● **Passage for review**
****************************************
# Rescued Baby Feral Pigeons



## TAWhatley (Mar 6, 2001)

Two recent rescued babies now in my care. 

Terry


----------



## pigeon protector (Nov 8, 2013)

Wow, watching them grow to reveal their own unique colour/pattern variation and off course their own little personalities.
I love them!
Amazing birds!
What a beautiful photo,I may have to save that in my pigeon photo gallery that is constantly expanding,if that's ok of course


----------



## TAWhatley (Mar 6, 2001)

pigeon protector said:


> What a beautiful photo,I may have to save that in my pigeon photo gallery that is constantly expanding,if that's ok of course


Feel free to save it.

Terry


----------



## Woodnative (Jul 4, 2010)

Yes a nice photo. The beaks on those two look really dark!! I wonder if they will be black or at least t-pattern (?). It will be fun to see!
****************************************
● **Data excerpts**

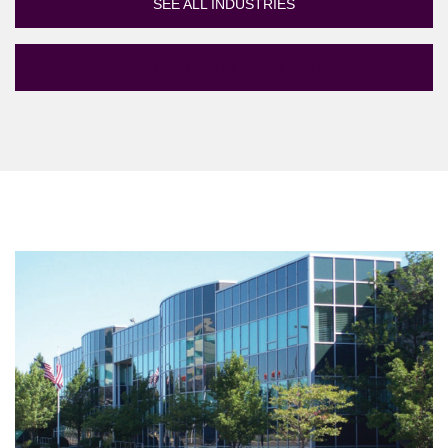
SEE ALL INDUSTRIES
APPLICATION REVIEW FORM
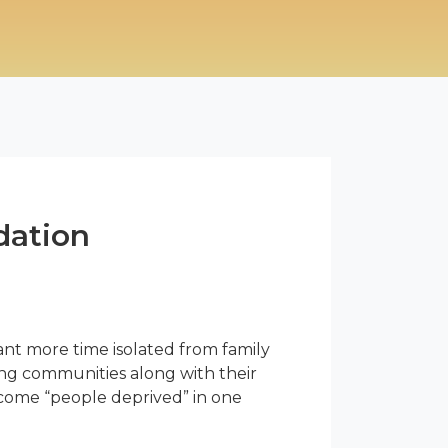
dation
nt more time isolated from family
iving communities along with their
ecome “people deprived” in one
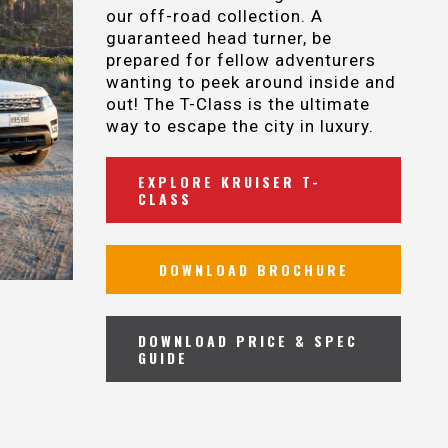
our off-road collection. A
guaranteed head turner, be
prepared for fellow adventurers
wanting to peek around inside and
out! The T-Class is the ultimate
way to escape the city in luxury.
EXPLORE KRUISER T-
CLASS
DOWNLOAD BROCHURE
DOWNLOAD PRICE & SPEC
GUIDE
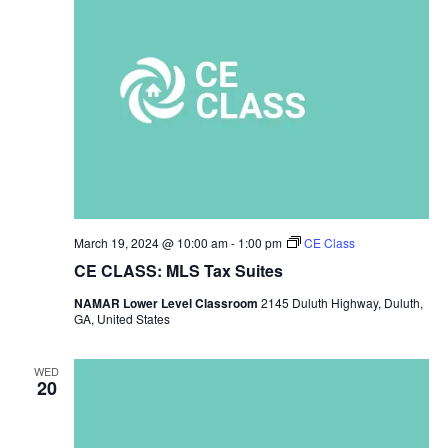
March 19, 2024 @ 10:00 am
-
1:00 pm
CE Class
CE CLASS: MLS Tax Suites
NAMAR Lower Level Classroom
2145 Duluth Highway, Duluth,
GA, United States
WED
20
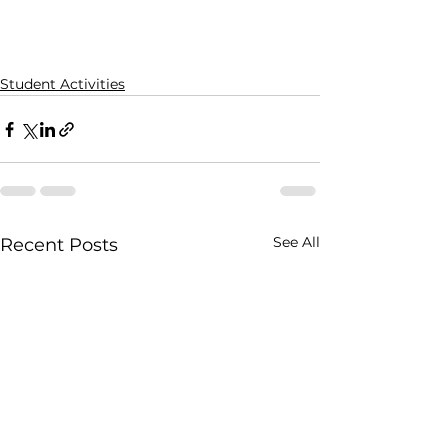
Student Activities
See All
Recent Posts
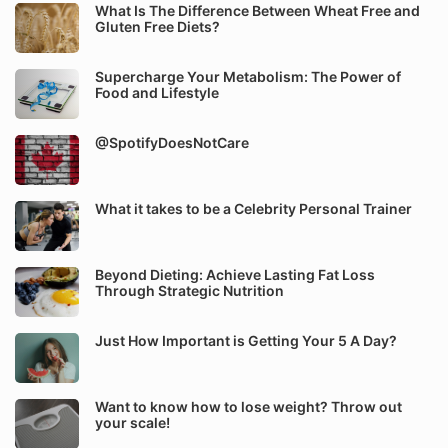
What Is The Difference Between Wheat Free and
Gluten Free Diets?
Supercharge Your Metabolism: The Power of
Food and Lifestyle
@SpotifyDoesNotCare
What it takes to be a Celebrity Personal Trainer
Beyond Dieting: Achieve Lasting Fat Loss
Through Strategic Nutrition
Just How Important is Getting Your 5 A Day?
Want to know how to lose weight? Throw out
your scale!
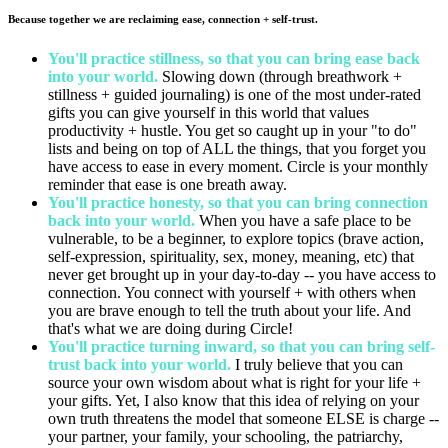
Because together we are reclaiming ease, connection + self-trust.
You'll practice stillness, so that you can bring ease back
into your world.
Slowing down (through breathwork +
stillness + guided journaling) is one of the most under-rated
gifts you can give yourself in this world that values
productivity + hustle. You get so caught up in your "to do"
lists and being on top of ALL the things, that you forget you
have access to ease in every moment. Circle is your monthly
reminder that ease is one breath away.
You'll practice honesty, so that you can bring connection
back into your world.
When you have a safe place to be
vulnerable, to be a beginner, to explore topics (brave action,
self-expression, spirituality, sex, money, meaning, etc) that
never get brought up in your day-to-day -- you have access to
connection. You connect with yourself + with others when
you are brave enough to tell the truth about your life. And
that's what we are doing during Circle!
You'll practice turning inward, so that you can bring self-
trust back into your world.
I truly believe that you can
source your own wisdom about what is right for your life +
your gifts. Yet, I also know that this idea of relying on your
own truth threatens the model that someone ELSE is charge --
your partner, your family, your schooling, the patriarchy,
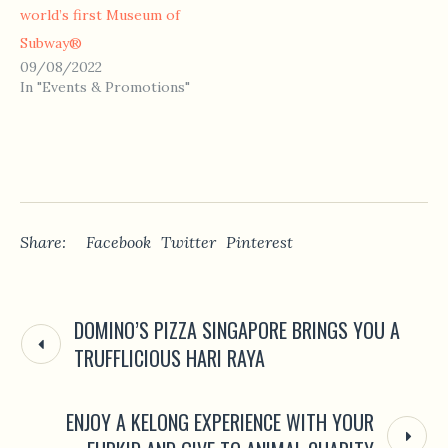
world’s first Museum of
Subway®
09/08/2022
In "Events & Promotions"
Share:
Facebook
Twitter
Pinterest
DOMINO’S PIZZA SINGAPORE BRINGS YOU A
TRUFFLICIOUS HARI RAYA
ENJOY A KELONG EXPERIENCE WITH YOUR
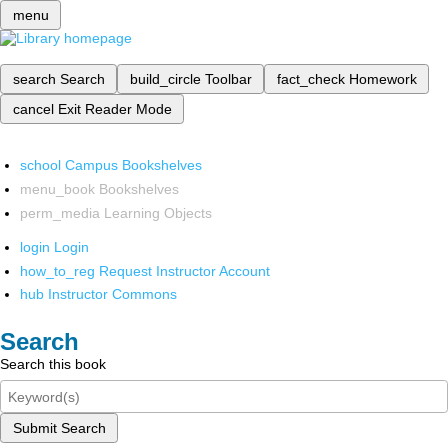
menu
search
Search
build_circle
Toolbar
fact_check
Homework
cancel
Exit Reader Mode
school
Campus Bookshelves
menu_book
Bookshelves
perm_media
Learning Objects
login
Login
how_to_reg
Request Instructor Account
hub
Instructor Commons
Search
Search this book
Submit Search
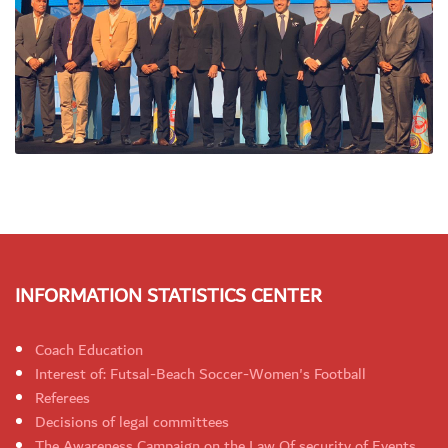
INFORMATION STATISTICS CENTER
Coach Education
Interest of: Futsal-Beach Soccer-Women's Football
Referees
Decisions of legal committees
The Awareness Campaign on the Law Of security of Events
****************************************
● **Check your understanding**
**A)** Answer these questions about the forum thread on rescued baby pigeons:
(i) How many rescued babies does Terry say are in their care?
(ii) What does pigeon protector ask permission to do with the photo?
(iii) What does Woodnative say about the beaks of the two babies?
**B)** Carry on the forum thread about the rescued baby pigeons, picking up after its last post.

● **Answers for each item**
**A)**
(i) Two.
(ii) Save it in a pigeon photo gallery that keeps growing.
(iii) They look really dark.

**B)**
----------



## CBL (May 13, 2014)

Ha, I sure they are in good hands, what happened what was the rescue issue? I love to hear good rescue stories. Im gonna guess dark checks or blue bars.


----------



## TAWhatley (Mar 6, 2001)

They were found in the middle of a road that runs through an equestrian center in Lakewood CA and were picked up by a kindly lady who brought them to me. 

Terry


----------



## CBL (May 13, 2014)

That's just crazy, someone did that on purpose as they are too young to do that. Thank god for the kindly lady...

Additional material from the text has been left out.